"Apalagi Pak, Bapak nggak usah ngurusi itu lagi, bapak istirahat saja!" tukas istriku.
Istriku sebenarnya enggan mengiyakan permintaanku, tetapi ia cukup memahami keinginanku. Ia menerima amplop putih itu, sebagaimana amplop-amplop yang pernah aku titipkan padanya jika aku tidak bisa mengantarnya.
"Bapak harus segera sembuh dan bisa menjelaskan semua ini ke warga. Semua orang membicarakan Bapak. Mereka bilang, sakitnya Bapak karena sering berkunjung ke komplek itu!"
"Sabar Bu, mereka seperti itu karena mereka nggak tau" jawabku pelan.
Istriku hanya bisa diam sambil sesekali memijit kakiku. Aku sudah menceritakan semua padanya. Termasuk membantu mewujudkan niat baik Bu Desi yang ingin mentas dari kubangan hitam. Ia ingin menjadi orang baik-baik.
Selama di rumah sakit, akupun mendengar kabar bahwa jabatanku sebagai pamong desa akan dilengserkan. Semua warga sudah bersepakat merencanakan mencoret namaku dari daftar pamong desa. Mereka menganggap aku sebagai pamong desa yang tidak bisa menjadi teladan. Sering keluar masuk komplek pelacuran. Sebagian warga desa bahkan sudah menyiarkan, kalau aku sudah terkena penyakit kelamin.
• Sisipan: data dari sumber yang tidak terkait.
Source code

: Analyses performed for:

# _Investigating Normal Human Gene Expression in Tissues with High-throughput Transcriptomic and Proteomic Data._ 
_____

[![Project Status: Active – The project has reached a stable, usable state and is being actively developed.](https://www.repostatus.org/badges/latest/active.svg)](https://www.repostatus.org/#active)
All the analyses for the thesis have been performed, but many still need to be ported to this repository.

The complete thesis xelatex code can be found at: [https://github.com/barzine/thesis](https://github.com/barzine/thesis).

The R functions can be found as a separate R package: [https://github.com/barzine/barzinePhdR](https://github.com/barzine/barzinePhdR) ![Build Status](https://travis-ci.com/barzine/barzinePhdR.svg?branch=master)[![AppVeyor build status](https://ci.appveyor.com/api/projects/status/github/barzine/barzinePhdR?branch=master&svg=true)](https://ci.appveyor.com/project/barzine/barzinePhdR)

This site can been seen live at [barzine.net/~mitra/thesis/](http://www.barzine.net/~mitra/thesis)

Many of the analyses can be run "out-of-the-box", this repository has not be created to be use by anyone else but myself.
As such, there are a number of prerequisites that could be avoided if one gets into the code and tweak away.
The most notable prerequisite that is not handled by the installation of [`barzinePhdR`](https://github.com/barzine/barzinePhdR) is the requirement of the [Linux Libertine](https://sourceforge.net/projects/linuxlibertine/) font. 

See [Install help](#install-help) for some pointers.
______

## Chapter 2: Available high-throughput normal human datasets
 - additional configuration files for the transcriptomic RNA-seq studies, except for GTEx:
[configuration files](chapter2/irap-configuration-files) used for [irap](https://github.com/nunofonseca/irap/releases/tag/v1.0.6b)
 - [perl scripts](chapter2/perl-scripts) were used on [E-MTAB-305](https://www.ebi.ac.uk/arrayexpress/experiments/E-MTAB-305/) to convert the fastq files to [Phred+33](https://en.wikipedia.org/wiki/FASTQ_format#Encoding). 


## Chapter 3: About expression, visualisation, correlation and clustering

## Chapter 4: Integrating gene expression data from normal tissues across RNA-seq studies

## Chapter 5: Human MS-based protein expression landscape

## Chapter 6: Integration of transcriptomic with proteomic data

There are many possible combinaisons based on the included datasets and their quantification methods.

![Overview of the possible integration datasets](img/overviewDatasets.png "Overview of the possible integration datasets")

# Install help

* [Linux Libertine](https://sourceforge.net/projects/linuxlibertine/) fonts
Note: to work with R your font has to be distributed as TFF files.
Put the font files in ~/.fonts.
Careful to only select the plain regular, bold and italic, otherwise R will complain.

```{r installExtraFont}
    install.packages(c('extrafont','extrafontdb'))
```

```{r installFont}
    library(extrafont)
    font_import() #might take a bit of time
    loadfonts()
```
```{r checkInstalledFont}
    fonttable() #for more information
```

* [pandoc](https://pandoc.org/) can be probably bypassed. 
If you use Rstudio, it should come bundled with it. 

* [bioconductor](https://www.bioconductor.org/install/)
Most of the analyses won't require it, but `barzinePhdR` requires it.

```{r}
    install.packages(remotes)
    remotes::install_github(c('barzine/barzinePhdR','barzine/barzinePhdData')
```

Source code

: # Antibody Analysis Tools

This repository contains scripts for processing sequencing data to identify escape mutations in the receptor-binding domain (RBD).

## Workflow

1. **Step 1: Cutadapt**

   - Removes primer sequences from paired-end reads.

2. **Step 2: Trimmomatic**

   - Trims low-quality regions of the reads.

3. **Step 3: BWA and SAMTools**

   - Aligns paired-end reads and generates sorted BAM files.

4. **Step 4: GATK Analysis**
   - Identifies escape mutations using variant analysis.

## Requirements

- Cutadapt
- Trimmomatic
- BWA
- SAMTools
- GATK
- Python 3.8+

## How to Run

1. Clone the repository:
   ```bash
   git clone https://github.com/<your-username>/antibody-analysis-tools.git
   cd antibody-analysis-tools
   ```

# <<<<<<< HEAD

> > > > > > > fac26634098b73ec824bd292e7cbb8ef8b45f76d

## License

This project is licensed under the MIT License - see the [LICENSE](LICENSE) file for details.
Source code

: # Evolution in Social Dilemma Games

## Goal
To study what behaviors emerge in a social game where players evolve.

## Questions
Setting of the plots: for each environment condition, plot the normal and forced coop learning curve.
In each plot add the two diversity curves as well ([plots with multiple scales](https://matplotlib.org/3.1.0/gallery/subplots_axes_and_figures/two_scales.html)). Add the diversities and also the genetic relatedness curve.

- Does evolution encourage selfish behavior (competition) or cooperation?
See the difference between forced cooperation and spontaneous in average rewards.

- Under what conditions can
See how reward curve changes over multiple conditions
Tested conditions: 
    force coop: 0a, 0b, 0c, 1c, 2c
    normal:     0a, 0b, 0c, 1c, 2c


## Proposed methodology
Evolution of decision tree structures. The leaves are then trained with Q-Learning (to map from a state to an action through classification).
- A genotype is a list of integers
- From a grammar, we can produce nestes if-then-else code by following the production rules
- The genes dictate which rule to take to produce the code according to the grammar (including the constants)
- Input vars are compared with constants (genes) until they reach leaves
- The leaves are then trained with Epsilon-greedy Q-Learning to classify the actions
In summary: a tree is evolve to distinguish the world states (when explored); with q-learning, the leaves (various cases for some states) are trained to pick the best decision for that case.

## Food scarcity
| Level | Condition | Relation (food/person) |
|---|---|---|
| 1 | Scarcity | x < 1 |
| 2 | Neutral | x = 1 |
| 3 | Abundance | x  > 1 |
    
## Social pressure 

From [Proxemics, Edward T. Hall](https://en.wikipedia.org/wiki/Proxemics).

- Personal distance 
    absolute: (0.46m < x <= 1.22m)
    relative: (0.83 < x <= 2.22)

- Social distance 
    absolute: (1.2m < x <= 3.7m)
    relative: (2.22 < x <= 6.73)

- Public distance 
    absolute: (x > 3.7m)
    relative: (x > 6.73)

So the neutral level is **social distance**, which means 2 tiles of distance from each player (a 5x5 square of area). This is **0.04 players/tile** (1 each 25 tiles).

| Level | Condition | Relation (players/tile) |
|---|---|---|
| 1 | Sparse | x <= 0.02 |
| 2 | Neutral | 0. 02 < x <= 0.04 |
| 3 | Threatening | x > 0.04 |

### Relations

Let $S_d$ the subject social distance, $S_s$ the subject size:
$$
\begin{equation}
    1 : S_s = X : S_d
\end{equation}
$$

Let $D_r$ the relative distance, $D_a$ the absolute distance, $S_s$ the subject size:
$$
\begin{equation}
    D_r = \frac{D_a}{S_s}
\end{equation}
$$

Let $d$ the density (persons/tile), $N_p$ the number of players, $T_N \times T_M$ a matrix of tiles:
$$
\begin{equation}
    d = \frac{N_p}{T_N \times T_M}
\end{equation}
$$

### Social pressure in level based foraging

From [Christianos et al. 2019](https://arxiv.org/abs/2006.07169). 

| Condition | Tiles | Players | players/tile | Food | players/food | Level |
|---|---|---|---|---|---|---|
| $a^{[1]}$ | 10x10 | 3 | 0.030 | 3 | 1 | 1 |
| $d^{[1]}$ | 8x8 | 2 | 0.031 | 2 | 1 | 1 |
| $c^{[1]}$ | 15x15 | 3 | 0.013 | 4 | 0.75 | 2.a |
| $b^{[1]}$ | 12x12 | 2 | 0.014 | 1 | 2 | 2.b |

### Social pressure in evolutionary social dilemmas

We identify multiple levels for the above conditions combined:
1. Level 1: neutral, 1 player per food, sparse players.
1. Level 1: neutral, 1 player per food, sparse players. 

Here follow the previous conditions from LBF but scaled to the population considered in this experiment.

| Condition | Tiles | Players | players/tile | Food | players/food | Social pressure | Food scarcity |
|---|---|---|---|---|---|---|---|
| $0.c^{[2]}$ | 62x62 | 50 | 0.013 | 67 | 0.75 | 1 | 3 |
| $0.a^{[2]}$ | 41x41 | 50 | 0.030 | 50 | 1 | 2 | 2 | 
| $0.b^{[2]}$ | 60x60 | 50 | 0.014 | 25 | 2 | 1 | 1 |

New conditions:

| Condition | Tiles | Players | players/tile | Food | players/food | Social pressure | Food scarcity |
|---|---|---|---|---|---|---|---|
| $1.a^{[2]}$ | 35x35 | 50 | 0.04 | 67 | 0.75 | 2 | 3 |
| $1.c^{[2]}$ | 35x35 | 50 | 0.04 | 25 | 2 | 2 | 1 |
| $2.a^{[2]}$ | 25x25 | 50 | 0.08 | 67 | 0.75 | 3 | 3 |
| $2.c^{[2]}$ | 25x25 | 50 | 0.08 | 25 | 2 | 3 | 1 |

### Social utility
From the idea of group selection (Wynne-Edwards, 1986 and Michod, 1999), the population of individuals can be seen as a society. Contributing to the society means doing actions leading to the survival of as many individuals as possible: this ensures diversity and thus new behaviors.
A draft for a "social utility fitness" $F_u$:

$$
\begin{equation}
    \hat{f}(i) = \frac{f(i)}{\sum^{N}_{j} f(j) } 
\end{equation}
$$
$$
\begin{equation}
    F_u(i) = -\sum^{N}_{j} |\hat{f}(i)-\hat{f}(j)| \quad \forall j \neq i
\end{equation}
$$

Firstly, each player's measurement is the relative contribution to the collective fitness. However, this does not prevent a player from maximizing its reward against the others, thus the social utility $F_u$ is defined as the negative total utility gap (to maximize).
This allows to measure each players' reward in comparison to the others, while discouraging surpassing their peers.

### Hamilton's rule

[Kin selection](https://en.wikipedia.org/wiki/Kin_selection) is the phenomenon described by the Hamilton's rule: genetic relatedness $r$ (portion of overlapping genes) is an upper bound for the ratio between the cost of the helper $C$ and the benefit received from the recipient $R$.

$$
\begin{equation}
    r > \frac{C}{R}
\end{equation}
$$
Penyakit yang menjadi aib bahkan orang lain enggan menjenguk.
Jika mendengar hal itu, istriku hanya bisa menangis. Ia tidak mampu menahan kerasnya omongan orang di luar sana. Ia tidak mampu menatap setiap wajah yang ia temui. Terlalu berat baginya menahan badai sedangkan baginya hanyalah sebuah perahu kecil. Ia sangat percaya padaku. Aku sering menghiburnya dengan mengatakan padanya bahwa suatu hari nanti mereka akan tau jawabanya. Mereka hanya bisa menduga-duga, tidak pernah tau sebenarnya. Bahkan mereka tidak pernah bertanya langsung, apa yang aku lakukan di komplek sana. Mereka hanya melihat yang tampak, tidak pernah mau melihat apa yang tersembunyi.
***
Awan hitam menggantung di langit Desa Seger Arum. Bulir-bulir embun pagi menetes dari ujung daun kamboja. Di ujung speaker musholla, terdengar kabar duka. Telah berpulang ke rahmatullah dengan tenang Bapak Kasturi, pada hari ini Jum'at, jam 05.00 pagi. Suasana duka menyelimuti rumah Kamituwo Kasturi. Keluarga Kamituwo Kasturi dirundung duka.
Satu persatu pelayat mulai berdatangan. Tumpah ruah hingga ke jalan-jalan. Aku tidak membayangkan akan sebanyak ini pelayatnya, melebihi seorang kyai yang meninggal. Bahkan sebagian pelayat ini, aku tidak mengenalnya. Entah dari mana.
Sebenarnya aku tidak ingin datang ke rumah duka ini. Aku sudah terlanjur malu dengan sebutan Mami Desi. Mereka masih menganggapku sebagai germo. Seorang mami-mami yang menampung para perempuan malam. Seorang wanita yang dianggap memiliki hubungan gelap dengan Kamituwo Kasturi. Walaupun kini aku sudah meninggalkan pekerjaan itu.